Their creative forms are different, and their respective emphases are also different.

Comics:

This is mainly defined by China's cartoons. Generally speaking, a cartoon is a one-page illustration with a paragraph within 100 words. The picture content shows the text content, which supplements the picture content to a certain extent, and the proportion of pictures and texts is half.

In the later period of comic creation, there appeared a format creation similar to modern story comics, but the original intention of this format creation was mostly to adapt to the format of 16k pictorial magazine, not to optimize the narrative.

Comics are usually narrated from an objective perspective (third-person narration, many in Europe and America are first-person narration, but most of them are presented in the form of narration), and rarely involve the psychology of the characters. Because of this form of comics, his content is not big, and he can only tell one thing simply and clearly, but he can't describe complex emotions, portray plump characters and lead readers' emotions.

Picture book:

Picture books usually put pictures in a more important position, with words as the main part and words as the auxiliary part. Because there is no strict requirement for painting style, picture books are more inclusive, ranging from complicated pictures like Jimmy to simple pictures like Naoko Takagi, but they usually don't choose realistic painting style.
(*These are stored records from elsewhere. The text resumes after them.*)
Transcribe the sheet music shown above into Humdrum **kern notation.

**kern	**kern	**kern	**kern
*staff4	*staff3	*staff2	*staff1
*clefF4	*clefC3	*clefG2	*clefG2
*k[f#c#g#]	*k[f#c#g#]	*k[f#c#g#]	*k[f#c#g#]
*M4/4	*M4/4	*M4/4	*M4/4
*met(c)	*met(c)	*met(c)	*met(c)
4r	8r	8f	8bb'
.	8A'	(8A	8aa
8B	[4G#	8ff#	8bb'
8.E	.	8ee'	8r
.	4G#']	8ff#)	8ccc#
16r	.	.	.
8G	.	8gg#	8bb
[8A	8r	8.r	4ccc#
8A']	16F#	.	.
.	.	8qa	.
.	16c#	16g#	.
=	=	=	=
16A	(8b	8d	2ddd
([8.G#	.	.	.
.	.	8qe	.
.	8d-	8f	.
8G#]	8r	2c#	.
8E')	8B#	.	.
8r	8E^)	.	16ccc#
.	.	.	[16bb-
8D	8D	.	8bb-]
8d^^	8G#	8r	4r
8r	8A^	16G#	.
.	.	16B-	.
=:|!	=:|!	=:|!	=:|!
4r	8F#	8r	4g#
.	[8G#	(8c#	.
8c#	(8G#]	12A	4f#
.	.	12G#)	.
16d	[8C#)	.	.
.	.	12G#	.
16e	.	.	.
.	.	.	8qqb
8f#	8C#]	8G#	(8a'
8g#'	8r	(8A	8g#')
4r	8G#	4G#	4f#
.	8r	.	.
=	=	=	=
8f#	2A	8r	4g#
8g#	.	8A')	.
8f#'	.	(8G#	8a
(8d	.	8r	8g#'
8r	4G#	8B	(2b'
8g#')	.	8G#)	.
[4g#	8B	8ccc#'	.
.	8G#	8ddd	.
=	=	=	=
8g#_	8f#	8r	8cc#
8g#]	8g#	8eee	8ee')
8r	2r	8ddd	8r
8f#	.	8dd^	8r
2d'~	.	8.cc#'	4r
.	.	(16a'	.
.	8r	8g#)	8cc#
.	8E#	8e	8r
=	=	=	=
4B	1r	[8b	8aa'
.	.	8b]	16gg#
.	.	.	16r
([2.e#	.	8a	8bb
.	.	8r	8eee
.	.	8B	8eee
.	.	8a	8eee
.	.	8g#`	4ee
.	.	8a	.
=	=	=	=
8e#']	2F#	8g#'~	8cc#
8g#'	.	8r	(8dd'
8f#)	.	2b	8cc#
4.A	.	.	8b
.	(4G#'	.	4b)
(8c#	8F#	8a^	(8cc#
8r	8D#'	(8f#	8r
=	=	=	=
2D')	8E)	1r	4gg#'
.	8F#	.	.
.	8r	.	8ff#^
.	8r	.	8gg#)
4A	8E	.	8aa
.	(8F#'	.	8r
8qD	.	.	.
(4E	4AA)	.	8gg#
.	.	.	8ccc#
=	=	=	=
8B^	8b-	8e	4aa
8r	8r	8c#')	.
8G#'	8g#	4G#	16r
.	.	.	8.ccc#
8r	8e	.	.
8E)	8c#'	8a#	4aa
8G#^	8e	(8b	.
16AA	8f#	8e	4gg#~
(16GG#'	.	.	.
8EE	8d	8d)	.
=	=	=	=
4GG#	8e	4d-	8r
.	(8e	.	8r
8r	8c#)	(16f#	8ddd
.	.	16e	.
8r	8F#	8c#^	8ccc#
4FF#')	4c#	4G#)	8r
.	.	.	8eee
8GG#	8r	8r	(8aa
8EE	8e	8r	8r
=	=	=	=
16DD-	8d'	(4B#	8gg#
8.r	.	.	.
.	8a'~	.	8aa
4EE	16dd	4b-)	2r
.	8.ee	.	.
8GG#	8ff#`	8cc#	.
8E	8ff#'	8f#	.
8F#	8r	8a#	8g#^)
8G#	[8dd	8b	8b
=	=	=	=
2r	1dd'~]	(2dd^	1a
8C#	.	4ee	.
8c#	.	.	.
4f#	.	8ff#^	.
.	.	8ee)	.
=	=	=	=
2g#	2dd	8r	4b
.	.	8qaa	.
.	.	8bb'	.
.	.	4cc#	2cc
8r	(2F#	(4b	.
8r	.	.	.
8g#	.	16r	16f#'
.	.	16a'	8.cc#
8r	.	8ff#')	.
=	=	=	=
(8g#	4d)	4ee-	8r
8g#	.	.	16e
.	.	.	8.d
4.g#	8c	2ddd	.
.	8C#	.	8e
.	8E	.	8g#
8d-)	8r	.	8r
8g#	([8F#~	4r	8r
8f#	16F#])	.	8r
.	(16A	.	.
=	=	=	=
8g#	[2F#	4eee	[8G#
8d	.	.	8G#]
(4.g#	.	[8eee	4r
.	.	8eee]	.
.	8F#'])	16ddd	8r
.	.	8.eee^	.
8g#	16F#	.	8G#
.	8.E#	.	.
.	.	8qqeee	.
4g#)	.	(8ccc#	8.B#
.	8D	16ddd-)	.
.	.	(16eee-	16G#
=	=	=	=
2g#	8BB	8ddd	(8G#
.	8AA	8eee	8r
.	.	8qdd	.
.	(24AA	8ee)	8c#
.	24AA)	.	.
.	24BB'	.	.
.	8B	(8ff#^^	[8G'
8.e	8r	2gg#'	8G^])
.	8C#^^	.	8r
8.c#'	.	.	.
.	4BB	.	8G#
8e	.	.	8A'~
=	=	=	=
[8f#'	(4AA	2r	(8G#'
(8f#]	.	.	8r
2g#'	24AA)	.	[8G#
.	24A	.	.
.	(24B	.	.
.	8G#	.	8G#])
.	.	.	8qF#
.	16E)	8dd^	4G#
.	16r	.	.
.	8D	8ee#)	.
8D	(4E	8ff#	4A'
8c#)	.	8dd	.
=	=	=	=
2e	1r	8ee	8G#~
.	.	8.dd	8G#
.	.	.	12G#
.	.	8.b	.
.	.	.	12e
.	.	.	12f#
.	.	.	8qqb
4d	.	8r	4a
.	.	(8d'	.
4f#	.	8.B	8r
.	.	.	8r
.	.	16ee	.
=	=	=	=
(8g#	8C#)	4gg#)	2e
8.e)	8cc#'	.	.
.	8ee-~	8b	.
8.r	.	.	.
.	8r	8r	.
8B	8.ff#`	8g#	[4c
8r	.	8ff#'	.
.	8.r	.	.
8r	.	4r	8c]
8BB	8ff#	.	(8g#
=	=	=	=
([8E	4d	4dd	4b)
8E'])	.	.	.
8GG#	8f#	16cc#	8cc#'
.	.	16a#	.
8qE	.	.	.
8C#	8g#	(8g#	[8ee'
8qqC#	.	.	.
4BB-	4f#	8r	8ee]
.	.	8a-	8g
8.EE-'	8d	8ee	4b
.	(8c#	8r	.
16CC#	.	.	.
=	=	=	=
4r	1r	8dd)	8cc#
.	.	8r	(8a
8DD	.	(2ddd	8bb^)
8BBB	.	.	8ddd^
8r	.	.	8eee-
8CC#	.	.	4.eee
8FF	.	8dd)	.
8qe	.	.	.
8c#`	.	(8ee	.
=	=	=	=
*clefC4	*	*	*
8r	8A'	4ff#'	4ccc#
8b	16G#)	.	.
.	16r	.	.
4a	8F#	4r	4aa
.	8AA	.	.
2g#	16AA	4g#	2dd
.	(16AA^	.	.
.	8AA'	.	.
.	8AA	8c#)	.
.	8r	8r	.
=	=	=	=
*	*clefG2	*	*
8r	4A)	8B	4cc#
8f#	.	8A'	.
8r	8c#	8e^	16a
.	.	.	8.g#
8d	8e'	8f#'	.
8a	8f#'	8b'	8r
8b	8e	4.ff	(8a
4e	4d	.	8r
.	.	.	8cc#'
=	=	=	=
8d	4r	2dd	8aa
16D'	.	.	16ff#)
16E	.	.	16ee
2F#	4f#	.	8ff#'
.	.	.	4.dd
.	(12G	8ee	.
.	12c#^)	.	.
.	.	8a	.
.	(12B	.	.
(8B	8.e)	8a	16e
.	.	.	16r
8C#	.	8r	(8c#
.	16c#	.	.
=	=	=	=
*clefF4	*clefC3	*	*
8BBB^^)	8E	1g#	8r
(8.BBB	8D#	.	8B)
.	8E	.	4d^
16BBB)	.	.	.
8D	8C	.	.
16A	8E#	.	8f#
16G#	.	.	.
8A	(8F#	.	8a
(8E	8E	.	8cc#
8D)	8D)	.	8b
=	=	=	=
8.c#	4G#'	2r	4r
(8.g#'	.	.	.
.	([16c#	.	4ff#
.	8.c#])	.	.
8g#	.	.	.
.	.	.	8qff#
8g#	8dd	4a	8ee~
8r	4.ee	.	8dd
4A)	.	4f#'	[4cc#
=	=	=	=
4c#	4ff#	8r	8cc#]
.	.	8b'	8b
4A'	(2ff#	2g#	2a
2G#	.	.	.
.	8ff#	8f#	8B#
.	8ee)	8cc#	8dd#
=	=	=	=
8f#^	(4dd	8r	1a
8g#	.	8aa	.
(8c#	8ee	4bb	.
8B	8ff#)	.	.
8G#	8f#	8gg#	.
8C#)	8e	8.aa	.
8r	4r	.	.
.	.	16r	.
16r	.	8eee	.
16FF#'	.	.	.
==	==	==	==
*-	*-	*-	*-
Generally speaking, picture books tell stories, but they don't require story structure and storytelling. The content is often paragraphs and fables. Picture books themselves tend to express emotions and atmosphere. Compared with the other two, the form of picture books is not strict and reading is relatively easy.

Story comics:

Different from the usual satirical cartoons (such as current affairs) and literati cartoons (such as Feng Zikai), the cartoons mentioned by default now mostly refer to sub-story cartoons which are represented by Japanese cartoons and mainly tell stories (China also used the word "comic book").

As the name implies, story cartoons take storytelling as their main purpose, and use continuous and internally logical picture patterns in form to fully mobilize all available means on paper, such as dialogue bubbles, speed lines, onomatopoeia, blanks, sweat drops and other proprietary symbolic languages, to vividly tell stories and manipulate readers' emotions. In content, it is at the same level as cultural works in the form of novels and movies.